BEYOND THE NUMBERS
House and Senate committees have begun considering next year’s Internal Revenue Service (IRS) budget, and while policy issues like the IRS’s examination of tax-exempt organizations are getting much of the attention, policymakers shouldn’t ignore the damaging effects of the big cuts in IRS funding in recent years, our new paper explains.
Since 2010, when Congress began cutting discretionary programs, IRS funding has fallen by 14 percent, after adjusting for inflation (see graph). The 2015 funding bills before the House and Senate wouldn’t restore the lost funding — in fact, the House bill would cut deeper. The cuts of recent years have led the IRS to reduce its workforce, severely scale back employee training, and delay much-needed upgrades to information technology systems. These steps, in turn, have weakened the IRS’s ability to enforce the nation’s tax laws and serve taxpayers efficiently, as the National Taxpayer Advocate, the Treasury Inspector General for Tax Administration, the Internal Revenue Service Oversight Board, and the Government Accountability Office all have documented. To cite a few examples:
- The IRS has about 10,400 (11 percent) fewer employees than in 2010, even as its workload has grown. For instance, the number of individual income tax returns has grown by an average of 1.5 million each year over the past decade.
- The number of IRS staff devoted to enforcing tax laws has dropped by 15 percent since 2010. As a result, the IRS is conducting fewer audits. The annual audit rate for individual taxpayers is now below 1 percent, the lowest since 2006, and revenue collected through IRS enforcement actions has fallen by more than $4 billion over the past four years. Weakening IRS enforcement ultimately hurts the entire budget: every additional dollar invested in IRS tax enforcement activities from current levels yields $6 in increased revenue, the Treasury Department reports.

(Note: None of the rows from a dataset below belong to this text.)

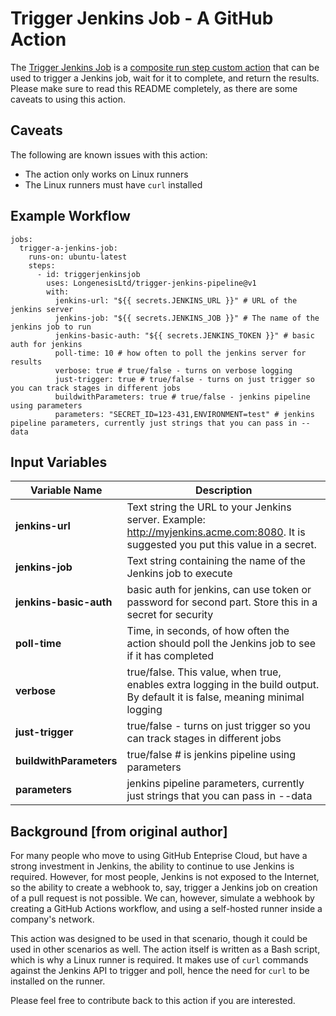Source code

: # Trigger Jenkins Job - A GitHub Action

The [Trigger Jenkins Job](https://github.com/LongenesisLtd/trigger-jenkins-job) is a [composite run step custom action](https://docs.github.com/en/actions/creating-actions/creating-a-composite-run-steps-action) that can be used to trigger a Jenkins job, wait for it to complete, and return the results.  Please make sure to read this README completely, as there are some caveats to using this action.

## Caveats

The following are known issues with this action:

- The action only works on Linux runners
- The Linux runners must have `curl` installed

## Example Workflow

```
jobs:
  trigger-a-jenkins-job:
    runs-on: ubuntu-latest
    steps:
      - id: triggerjenkinsjob
        uses: LongenesisLtd/trigger-jenkins-pipeline@v1
        with:
          jenkins-url: "${{ secrets.JENKINS_URL }}" # URL of the jenkins server
          jenkins-job: "${{ secrets.JENKINS_JOB }}" # The name of the jenkins job to run
          jenkins-basic-auth: "${{ secrets.JENKINS_TOKEN }}" # basic auth for jenkins
          poll-time: 10 # how often to poll the jenkins server for results
          verbose: true # true/false - turns on verbose logging
          just-trigger: true # true/false - turns on just trigger so you can track stages in different jobs
          buildwithParameters: true # true/false - jenkins pipeline using parameters
          parameters: "SECRET_ID=123-431,ENVIRONMENT=test" # jenkins pipeline parameters, currently just strings that you can pass in --data
```

## Input Variables

Variable Name | Description
------------- | -----------
**jenkins-url** | Text string the URL to your Jenkins server. Example: http://myjenkins.acme.com:8080. It is suggested you put this value in a secret.
**jenkins-job** | Text string containing the name of the Jenkins job to execute
**jenkins-basic-auth** | basic auth for jenkins, can use token or password for second part. Store this in a secret for security
**poll-time** | Time, in seconds, of how often the action should poll the Jenkins job to see if it has completed
**verbose** | true/false. This value, when true, enables extra logging in the build output. By default it is false, meaning minimal logging
**just-trigger** | true/false - turns on just trigger so you can track stages in different jobs
**buildwithParameters** | true/false # is jenkins pipeline using parameters
**parameters** | jenkins pipeline parameters, currently just strings that you can pass in --data

## Background [from original author]

For many people who move to using GitHub Enteprise Cloud, but have a strong investment in Jenkins, the ability to continue to use Jenkins is required. However, for most people, Jenkins is not exposed to the Internet, so the ability to create a webhook to, say, trigger a Jenkins job on creation of a pull request is not possible.   We can, however, simulate a webhook by creating a GitHub Actions workflow, and using a self-hosted runner inside a company's network.

This action was designed to be used in that scenario, though it could be used in other scenarios as well.  The action itself is written as a Bash script, which is why a Linux runner is required. It makes use of `curl` commands against the Jenkins API to trigger and poll, hence the need for `curl` to be installed on the runner.

Please feel free to contribute back to this action if you are interested.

- Taxpayer services have worsened. For example, in 2013, a typical caller to the IRS waited about 18 minutes for an IRS representative to get on the line, and about 40 percent of calls were never answered.
The IRS needs more adequate funding not only to address these problems but also to handle its new and expanding responsibilities. Under health reform, for example, the IRS administers the premium tax credits for millions of near-poor and middle-income taxpayers to help them afford private coverage. Also, the 2010 Foreign Account Tax Compliance Act, which seeks to reduce illegal tax evasion by requiring filers and financial institutions to report more information to the IRS about assets held in offshore accounts, will add to the agency’s workload. The President’s budget would begin to address these challenges by raising IRS funding by $1.2 billion, enough to restore the funding lost since 2010 in nominal — though not inflation-adjusted — dollars. But a bill that a House appropriations subcommittee has approved would cut IRS funding by $340 million below the 2014 level in nominal terms, worsening the IRS’s funding squeeze. The bill’s Senate counterpart provides a modest increase of roughly $240 million, barely enough to keep up with inflation. Both bills would leave the IRS funding far below its 2010 level, after adjusting for inflation. In many ways, the IRS exemplifies the problems caused by the low overall funding levels for non-defense discretionary programs resulting from the tight funding caps and sequestration cuts mandated by the 2011 Budget Control Act. To avoid underfunding important programs — like the IRS, which provides a core government function of collecting revenue — policymakers should reach a budget agreement that provides more adequate overall discretionary funding levels starting no later than fiscal year 2016, much as last December’s Murray-Ryan deal did for fiscal years 2014 and 2015.